- Church: Roman Catholic Church
- Archdiocese: Archdiocese of Agra
- Province: Calcutta
- Metropolis: Calcutta
- Diocese: Roman Catholic Diocese of Bareilly
- See: Bareilly
- Installed: 4 October 2014
- Predecessor: Anthony Fernandes
- Previous post: Vicar General of the Diocese of Lucknow

Orders
- Ordination: 7 April 1991 by Archbishop Cecil DeSa
- Consecration: 4 October 2014 by Archbishop Salvatore Pennacchio
- Rank: Bishop

Personal details
- Born: Ignatius D’ Souza 4 August 1964 (age 62) Basrikatte, Karnataka, India
- Denomination: Roman Catholic
- Parents: C.L. D'Souza^{(father)}, Lucy D'Souza^{(mother)}
- Alma mater: Annamalai University Pontifical Urban University Pontifical Gregorian University
- Motto: Serve the Lord with Gladness

= Ignatius D'Souza =

Ignatius D'Souza (born 4 August 1964) is the current serving bishop of the Roman Catholic Diocese of Bareilly, India.

== Early life ==
D'Souza was born on 4 August 1964 in Basrikatte, Karnataka, India to C L D'Souza and Lucy D'Souza.

== Education ==
Ignatius has acquired a Bachelor of Theology degree, a Bachelor of Arts Degree and Master of Arts (public administration) from Annamalai University. He also holds a licentiate from Pontifical Gregorian University in Biblical studies and Doctorate in Biblical Theology from the Pontifical Urban University.

== Priesthood ==
Ignatius studied at St.
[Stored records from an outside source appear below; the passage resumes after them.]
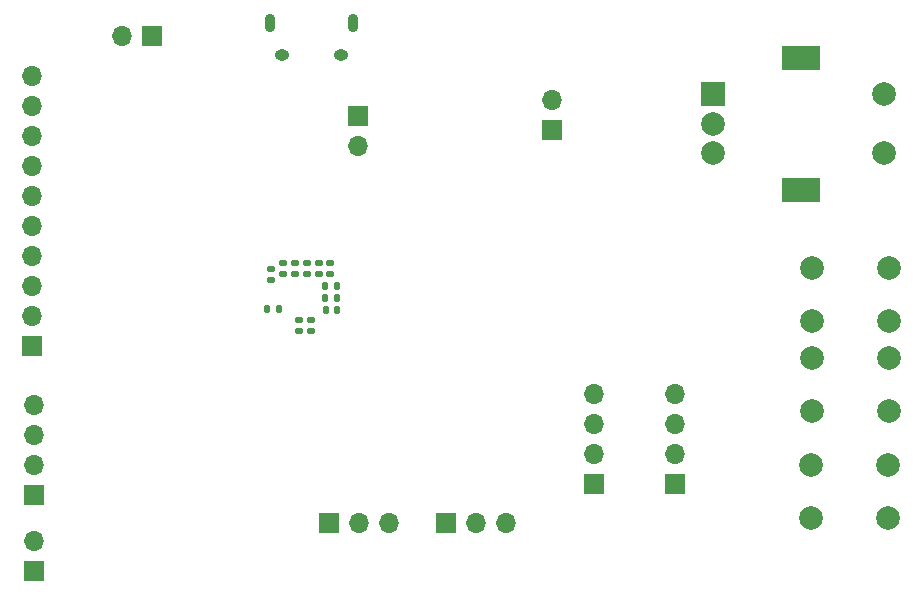
<source format=gbs>
G04 #@! TF.GenerationSoftware,KiCad,Pcbnew,6.0.6-3a73a75311~116~ubuntu20.04.1*
G04 #@! TF.CreationDate,2022-09-28T13:41:05-04:00*
G04 #@! TF.ProjectId,powerboard,706f7765-7262-46f6-9172-642e6b696361,rev?*
G04 #@! TF.SameCoordinates,Original*
G04 #@! TF.FileFunction,Soldermask,Bot*
G04 #@! TF.FilePolarity,Negative*
%FSLAX46Y46*%
G04 Gerber Fmt 4.6, Leading zero omitted, Abs format (unit mm)*
G04 Created by KiCad (PCBNEW 6.0.6-3a73a75311~116~ubuntu20.04.1) date 2022-09-28 13:41:05*
%MOMM*%
%LPD*%
G01*
G04 APERTURE LIST*
G04 Aperture macros list*
%AMRoundRect*
0 Rectangle with rounded corners*
0 $1 Rounding radius*
0 $2 $3 $4 $5 $6 $7 $8 $9 X,Y pos of 4 corners*
0 Add a 4 corners polygon primitive as box body*
4,1,4,$2,$3,$4,$5,$6,$7,$8,$9,$2,$3,0*
0 Add four circle primitives for the rounded corners*
1,1,$1+$1,$2,$3*
1,1,$1+$1,$4,$5*
1,1,$1+$1,$6,$7*
1,1,$1+$1,$8,$9*
0 Add four rect primitives between the rounded corners*
20,1,$1+$1,$2,$3,$4,$5,0*
20,1,$1+$1,$4,$5,$6,$7,0*
20,1,$1+$1,$6,$7,$8,$9,0*
20,1,$1+$1,$8,$9,$2,$3,0*%
G04 Aperture macros list end*
%ADD10C,2.000000*%
%ADD11R,1.700000X1.700000*%
%ADD12O,1.700000X1.700000*%
%ADD13O,0.890000X1.550000*%
%ADD14O,1.250000X0.950000*%
%ADD15R,2.000000X2.000000*%
%ADD16R,3.200000X2.000000*%
%ADD17RoundRect,0.140000X-0.170000X0.140000X-0.170000X-0.140000X0.170000X-0.140000X0.170000X0.140000X0*%
%ADD18RoundRect,0.140000X0.170000X-0.140000X0.170000X0.140000X-0.170000X0.140000X-0.170000X-0.140000X0*%
%ADD19RoundRect,0.140000X0.140000X0.170000X-0.140000X0.170000X-0.140000X-0.170000X0.140000X-0.170000X0*%
%ADD20RoundRect,0.140000X-0.140000X-0.170000X0.140000X-0.170000X0.140000X0.170000X-0.140000X0.170000X0*%
G04 APERTURE END LIST*
D10*
X125500200Y-37374000D03*
X119000200Y-37374000D03*
X125500200Y-41874000D03*
X119000200Y-41874000D03*
D11*
X87975200Y-58978800D03*
D12*
X90515200Y-58978800D03*
X93055200Y-58978800D03*
D13*
X80081000Y-16637000D03*
D14*
X74081000Y-19337000D03*
D13*
X73081000Y-16637000D03*
D14*
X79081000Y-19337000D03*
D10*
X125424000Y-54036400D03*
X118924000Y-54036400D03*
X125424000Y-58536400D03*
X118924000Y-58536400D03*
D11*
X107340400Y-55676800D03*
D12*
X107340400Y-53136800D03*
X107340400Y-50596800D03*
X107340400Y-48056800D03*
D11*
X78094600Y-58978800D03*
D12*
X80634600Y-58978800D03*
X83174600Y-58978800D03*
D11*
X100533600Y-55676800D03*
D12*
X100533600Y-53136800D03*
X100533600Y-50596800D03*
X100533600Y-48056800D03*
D11*
X63068200Y-17729200D03*
D12*
X60528200Y-17729200D03*
D15*
X110580600Y-22646000D03*
D10*
X110580600Y-27646000D03*
X110580600Y-25146000D03*
D16*
X118080600Y-30746000D03*
X118080600Y-19546000D03*
D10*
X125080600Y-27646000D03*
X125080600Y-22646000D03*
D11*
X53136800Y-56616600D03*
D12*
X53136800Y-54076600D03*
X53136800Y-51536600D03*
X53136800Y-48996600D03*
D11*
X96926400Y-25709800D03*
D12*
X96926400Y-23169800D03*
D11*
X53136800Y-62992000D03*
D12*
X53136800Y-60452000D03*
D10*
X125449400Y-44943200D03*
X118949400Y-44943200D03*
X118949400Y-49443200D03*
X125449400Y-49443200D03*
D11*
X80545750Y-24460200D03*
D12*
X80545750Y-27000200D03*
D11*
X52933600Y-43967400D03*
D12*
X52933600Y-41427400D03*
X52933600Y-38887400D03*
X52933600Y-36347400D03*
X52933600Y-33807400D03*
X52933600Y-31267400D03*
X52933600Y-28727400D03*
X52933600Y-26187400D03*
X52933600Y-23647400D03*
X52933600Y-21107400D03*
D17*
X76200000Y-36934200D03*
X76200000Y-37894200D03*
D18*
X76581000Y-42694800D03*
X76581000Y-41734800D03*
D19*
X78737400Y-39903400D03*
X77777400Y-39903400D03*
D17*
X73152000Y-37442200D03*
X73152000Y-38402200D03*
X74142600Y-36934200D03*
X74142600Y-37894200D03*
D20*
X72849800Y-40843200D03*
X73809800Y-40843200D03*
D17*
X78181200Y-36908800D03*
X78181200Y-37868800D03*
X75184000Y-36934200D03*
X75184000Y-37894200D03*
X77190600Y-36908800D03*
X77190600Y-37868800D03*
D19*
X78762800Y-40944800D03*
X77802800Y-40944800D03*
X78737400Y-38887400D03*
X77777400Y-38887400D03*
D18*
X75539600Y-42694800D03*
X75539600Y-41734800D03*
M02*

</source>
Paul's Minor Seminary and St. Joseph's Regional Seminary in Allahabad and on 7 April 1991 received priestly ordination from Archbishop Cecil DeSa for the Roman Catholic Diocese of Lucknow.

== Episcopate ==
D'Souza was appointed bishop of the Roman Catholic Diocese of Bareilly on 11 July 2014 and was consecrated by Salvatore Pennacchio on 4 October 2014.